_Exercise directions_
Copy the data that follows exactly, and include none of its images.

_Extracted data_

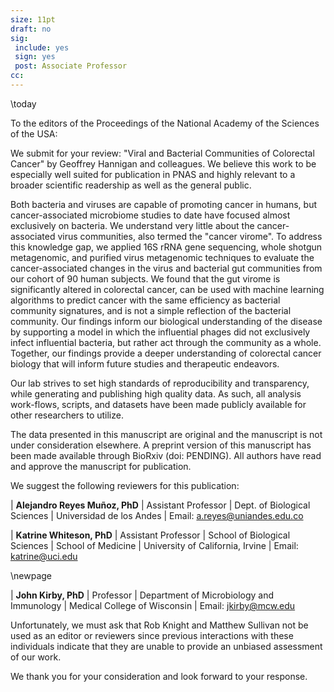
 ```yaml
---
size: 11pt
draft: no
sig:
 include: yes
 sign: yes
 post: Associate Professor
cc:
---
```


\today

To the editors of the Proceedings of the National Academy of the Sciences of the USA:

We submit for your review: "Viral and Bacterial Communities of Colorectal Cancer" by Geoffrey Hannigan and colleagues. We believe this work to be especially well suited for publication in PNAS and highly relevant to a broader scientific readership as well as the general public.

Both bacteria and viruses are capable of promoting cancer in humans, but cancer-associated microbiome studies to date have focused almost exclusively on bacteria. We understand very little about the cancer-associated virus communities, also termed the "cancer virome". To address this knowledge gap, we applied 16S rRNA gene sequencing, whole shotgun metagenomic, and purified virus metagenomic techniques to evaluate the cancer-associated changes in the virus and bacterial gut communities from our cohort of 90 human subjects. We found that the gut virome is significantly altered in colorectal cancer, can be used with machine learning algorithms to predict cancer with the same efficiency as bacterial community signatures, and is not a simple reflection of the bacterial community. Our findings inform our biological understanding of the disease by supporting a model in which the influential phages did not exclusively infect influential bacteria, but rather act through the community as a whole. Together, our findings provide a deeper understanding of colorectal cancer biology that will inform future studies and therapeutic endeavors.

Our lab strives to set high standards of reproducibility and transparency, while generating and publishing high quality data. As such, all analysis work-flows, scripts, and datasets have been made publicly available for other researchers to utilize.

The data presented in this manuscript are original and the manuscript is not under consideration elsewhere. A preprint version of this manuscript has been made available through BioRxiv (doi: PENDING). All authors have read and approve the manuscript for publication.

We suggest the following reviewers for this publication:

| **Alejandro Reyes Muñoz, PhD**
| Assistant Professor
| Dept. of Biological Sciences
| Universidad de los Andes
| Email: a.reyes@uniandes.edu.co

| **Katrine Whiteson, PhD**
| Assistant Professor
| School of Biological Sciences
| School of Medicine
| University of California, Irvine
| Email: katrine@uci.edu

\newpage

| **John Kirby, PhD**
| Professor
| Department of Microbiology and Immunology
| Medical College of Wisconsin
| Email: jkirby@mcw.edu

Unfortunately, we must ask that Rob Knight and Matthew Sullivan not be used as an editor or reviewers since previous interactions with these individuals indicate that they are unable to provide an unbiased assessment of our work.

We thank you for your consideration and look forward to your response.
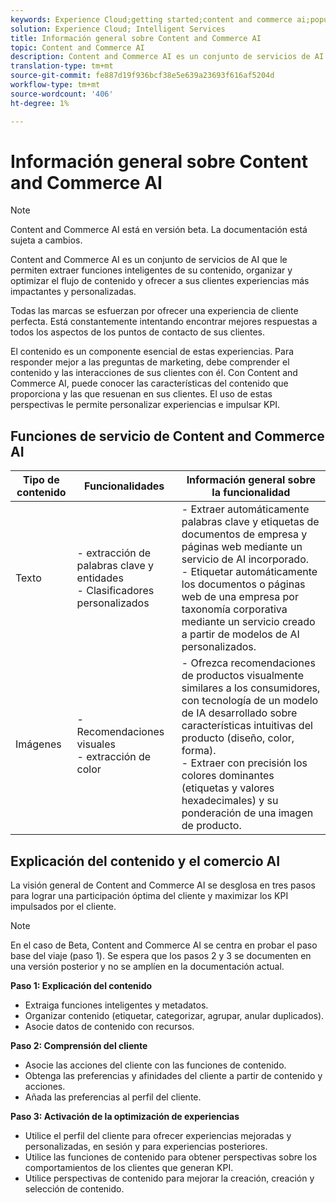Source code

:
 ```yaml
---
keywords: Experience Cloud;getting started;content and commerce ai;popular topics;Intelligent Services;ccai
solution: Experience Cloud; Intelligent Services
title: Información general sobre Content and Commerce AI
topic: Content and Commerce AI
description: Content and Commerce AI es un conjunto de servicios de AI que le permite extraer funciones inteligentes de su contenido, organizar, optimizar el flujo de contenido y ofrecer a sus clientes experiencias más impactantes y personalizadas.
translation-type: tm+mt
source-git-commit: fe887d19f936bcf38e5e639a23693f616af5204d
workflow-type: tm+mt
source-wordcount: '406'
ht-degree: 1%

---
```



# Información general sobre Content and Commerce AI

>[!NOTE]
>
>Content and Commerce AI está en versión beta. La documentación está sujeta a cambios.

Content and Commerce AI es un conjunto de servicios de AI que le permiten extraer funciones inteligentes de su contenido, organizar y optimizar el flujo de contenido y ofrecer a sus clientes experiencias más impactantes y personalizadas.

Todas las marcas se esfuerzan por ofrecer una experiencia de cliente perfecta. Está constantemente intentando encontrar mejores respuestas a todos los aspectos de los puntos de contacto de sus clientes.

El contenido es un componente esencial de estas experiencias. Para responder mejor a las preguntas de marketing, debe comprender el contenido y las interacciones de sus clientes con él. Con Content and Commerce AI, puede conocer las características del contenido que proporciona y las que resuenan en sus clientes. El uso de estas perspectivas le permite personalizar experiencias e impulsar KPI.

## Funciones de servicio de Content and Commerce AI

| Tipo de contenido | Funcionalidades | Información general sobre la funcionalidad |
| --- | --- | --- |
| Texto | - extracción de palabras clave y entidades <br>- Clasificadores personalizados | - Extraer automáticamente palabras clave y etiquetas de documentos de empresa y páginas web mediante un servicio de AI incorporado. <br> - Etiquetar automáticamente los documentos o páginas web de una empresa por taxonomía corporativa mediante un servicio creado a partir de modelos de AI personalizados. |
| Imágenes | - Recomendaciones visuales <br> - extracción de color | - Ofrezca recomendaciones de productos visualmente similares a los consumidores, con tecnología de un modelo de IA desarrollado sobre características intuitivas del producto (diseño, color, forma). <br> - Extraer con precisión los colores dominantes (etiquetas y valores hexadecimales) y su ponderación de una imagen de producto. |

## Explicación del contenido y el comercio AI

La visión general de Content and Commerce AI se desglosa en tres pasos para lograr una participación óptima del cliente y maximizar los KPI impulsados por el cliente.

>[!NOTE]
>
>En el caso de Beta, Content and Commerce AI se centra en probar el paso base del viaje (paso 1). Se espera que los pasos 2 y 3 se documenten en una versión posterior y no se amplíen en la documentación actual.

**Paso 1: Explicación del contenido**
- Extraiga funciones inteligentes y metadatos.
- Organizar contenido (etiquetar, categorizar, agrupar, anular duplicados).
- Asocie datos de contenido con recursos.

**Paso 2: Comprensión del cliente**
- Asocie las acciones del cliente con las funciones de contenido.
- Obtenga las preferencias y afinidades del cliente a partir de contenido y acciones.
- Añada las preferencias al perfil del cliente.

**Paso 3: Activación de la optimización de experiencias**
- Utilice el perfil del cliente para ofrecer experiencias mejoradas y personalizadas, en sesión y para experiencias posteriores.
- Utilice las funciones de contenido para obtener perspectivas sobre los comportamientos de los clientes que generan KPI.
- Utilice perspectivas de contenido para mejorar la creación, creación y selección de contenido.

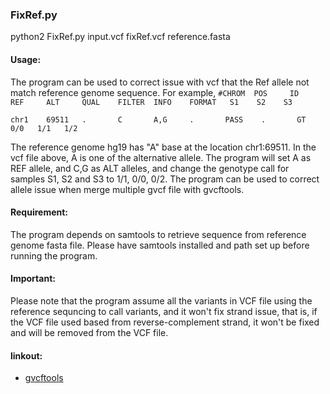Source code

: ### FixRef.py

python2        FixRef.py        input.vcf        fixRef.vcf        reference.fasta

#### Usage:
The program can be used to correct issue with vcf that the Ref allele not match reference genome sequence. For example,
`#CHROM  POS     ID      REF     ALT     QUAL    FILTER  INFO    FORMAT   S1    S2    S3`

`chr1    69511   .       C       A,G     .       PASS    .       GT       0/0   1/1   1/2`

The reference genome hg19 has "A" base at the location chr1:69511. In the vcf file above, A is one of the alternative allele. The program will set A as REF allele, and C,G as ALT alleles, and change the genotype call for samples S1, S2 and S3 to 1/1, 0/0, 0/2.
The program can be used to correct allele issue when merge multiple gvcf file with gvcftools.

#### Requirement:
The program depends on samtools to retrieve sequence from reference genome fasta file. Please have samtools installed and path set up before running the program.

#### Important:
Please note that the program assume all the variants in VCF file using the reference sequncing to call variants, and it won't fix strand issue, that is, if the VCF file used based from reverse-complement strand, it won't be fixed and will be removed from the VCF file.

#### linkout:
   - [gvcftools](https://sites.google.com/site/gvcftools/)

_Finished exercise_
 ```yaml
---
size: 11pt
draft: no
sig:
 include: yes
 sign: yes
 post: Associate Professor
cc:
---
```


\today

To the editors of the Proceedings of the National Academy of the Sciences of the USA:

We submit for your review: "Viral and Bacterial Communities of Colorectal Cancer" by Geoffrey Hannigan and colleagues. We believe this work to be especially well suited for publication in PNAS and highly relevant to a broader scientific readership as well as the general public.

Both bacteria and viruses are capable of promoting cancer in humans, but cancer-associated microbiome studies to date have focused almost exclusively on bacteria. We understand very little about the cancer-associated virus communities, also termed the "cancer virome". To address this knowledge gap, we applied 16S rRNA gene sequencing, whole shotgun metagenomic, and purified virus metagenomic techniques to evaluate the cancer-associated changes in the virus and bacterial gut communities from our cohort of 90 human subjects. We found that the gut virome is significantly altered in colorectal cancer, can be used with machine learning algorithms to predict cancer with the same efficiency as bacterial community signatures, and is not a simple reflection of the bacterial community. Our findings inform our biological understanding of the disease by supporting a model in which the influential phages did not exclusively infect influential bacteria, but rather act through the community as a whole. Together, our findings provide a deeper understanding of colorectal cancer biology that will inform future studies and therapeutic endeavors.

Our lab strives to set high standards of reproducibility and transparency, while generating and publishing high quality data. As such, all analysis work-flows, scripts, and datasets have been made publicly available for other researchers to utilize.

The data presented in this manuscript are original and the manuscript is not under consideration elsewhere. A preprint version of this manuscript has been made available through BioRxiv (doi: PENDING). All authors have read and approve the manuscript for publication.

We suggest the following reviewers for this publication:

| **Alejandro Reyes Muñoz, PhD**
| Assistant Professor
| Dept. of Biological Sciences
| Universidad de los Andes
| Email: a.reyes@uniandes.edu.co

| **Katrine Whiteson, PhD**
| Assistant Professor
| School of Biological Sciences
| School of Medicine
| University of California, Irvine
| Email: katrine@uci.edu

\newpage

| **John Kirby, PhD**
| Professor
| Department of Microbiology and Immunology
| Medical College of Wisconsin
| Email: jkirby@mcw.edu

Unfortunately, we must ask that Rob Knight and Matthew Sullivan not be used as an editor or reviewers since previous interactions with these individuals indicate that they are unable to provide an unbiased assessment of our work.

We thank you for your consideration and look forward to your response.
Source code

:
 ```yaml
---
keywords: Experience Cloud;getting started;content and commerce ai;popular topics;Intelligent Services;ccai
solution: Experience Cloud; Intelligent Services
title: Información general sobre Content and Commerce AI
topic: Content and Commerce AI
description: Content and Commerce AI es un conjunto de servicios de AI que le permite extraer funciones inteligentes de su contenido, organizar, optimizar el flujo de contenido y ofrecer a sus clientes experiencias más impactantes y personalizadas.
translation-type: tm+mt
source-git-commit: fe887d19f936bcf38e5e639a23693f616af5204d
workflow-type: tm+mt
source-wordcount: '406'
ht-degree: 1%

---
```



# Información general sobre Content and Commerce AI

>[!NOTE]
>
>Content and Commerce AI está en versión beta. La documentación está sujeta a cambios.

Content and Commerce AI es un conjunto de servicios de AI que le permiten extraer funciones inteligentes de su contenido, organizar y optimizar el flujo de contenido y ofrecer a sus clientes experiencias más impactantes y personalizadas.

Todas las marcas se esfuerzan por ofrecer una experiencia de cliente perfecta. Está constantemente intentando encontrar mejores respuestas a todos los aspectos de los puntos de contacto de sus clientes.

El contenido es un componente esencial de estas experiencias. Para responder mejor a las preguntas de marketing, debe comprender el contenido y las interacciones de sus clientes con él. Con Content and Commerce AI, puede conocer las características del contenido que proporciona y las que resuenan en sus clientes. El uso de estas perspectivas le permite personalizar experiencias e impulsar KPI.

## Funciones de servicio de Content and Commerce AI

| Tipo de contenido | Funcionalidades | Información general sobre la funcionalidad |
| --- | --- | --- |
| Texto | - extracción de palabras clave y entidades <br>- Clasificadores personalizados | - Extraer automáticamente palabras clave y etiquetas de documentos de empresa y páginas web mediante un servicio de AI incorporado. <br> - Etiquetar automáticamente los documentos o páginas web de una empresa por taxonomía corporativa mediante un servicio creado a partir de modelos de AI personalizados. |
| Imágenes | - Recomendaciones visuales <br> - extracción de color | - Ofrezca recomendaciones de productos visualmente similares a los consumidores, con tecnología de un modelo de IA desarrollado sobre características intuitivas del producto (diseño, color, forma). <br> - Extraer con precisión los colores dominantes (etiquetas y valores hexadecimales) y su ponderación de una imagen de producto. |

## Explicación del contenido y el comercio AI

La visión general de Content and Commerce AI se desglosa en tres pasos para lograr una participación óptima del cliente y maximizar los KPI impulsados por el cliente.

>[!NOTE]
>
>En el caso de Beta, Content and Commerce AI se centra en probar el paso base del viaje (paso 1). Se espera que los pasos 2 y 3 se documenten en una versión posterior y no se amplíen en la documentación actual.

**Paso 1: Explicación del contenido**
- Extraiga funciones inteligentes y metadatos.
- Organizar contenido (etiquetar, categorizar, agrupar, anular duplicados).
- Asocie datos de contenido con recursos.

**Paso 2: Comprensión del cliente**
- Asocie las acciones del cliente con las funciones de contenido.
- Obtenga las preferencias y afinidades del cliente a partir de contenido y acciones.
- Añada las preferencias al perfil del cliente.

**Paso 3: Activación de la optimización de experiencias**
- Utilice el perfil del cliente para ofrecer experiencias mejoradas y personalizadas, en sesión y para experiencias posteriores.
- Utilice las funciones de contenido para obtener perspectivas sobre los comportamientos de los clientes que generan KPI.
- Utilice perspectivas de contenido para mejorar la creación, creación y selección de contenido.

Source code

: ### FixRef.py

python2        FixRef.py        input.vcf        fixRef.vcf        reference.fasta

#### Usage:
The program can be used to correct issue with vcf that the Ref allele not match reference genome sequence. For example,
`#CHROM  POS     ID      REF     ALT     QUAL    FILTER  INFO    FORMAT   S1    S2    S3`

`chr1    69511   .       C       A,G     .       PASS    .       GT       0/0   1/1   1/2`

The reference genome hg19 has "A" base at the location chr1:69511. In the vcf file above, A is one of the alternative allele. The program will set A as REF allele, and C,G as ALT alleles, and change the genotype call for samples S1, S2 and S3 to 1/1, 0/0, 0/2.
The program can be used to correct allele issue when merge multiple gvcf file with gvcftools.

#### Requirement:
The program depends on samtools to retrieve sequence from reference genome fasta file. Please have samtools installed and path set up before running the program.

#### Important:
Please note that the program assume all the variants in VCF file using the reference sequncing to call variants, and it won't fix strand issue, that is, if the VCF file used based from reverse-complement strand, it won't be fixed and will be removed from the VCF file.

#### linkout:
   - [gvcftools](https://sites.google.com/site/gvcftools/)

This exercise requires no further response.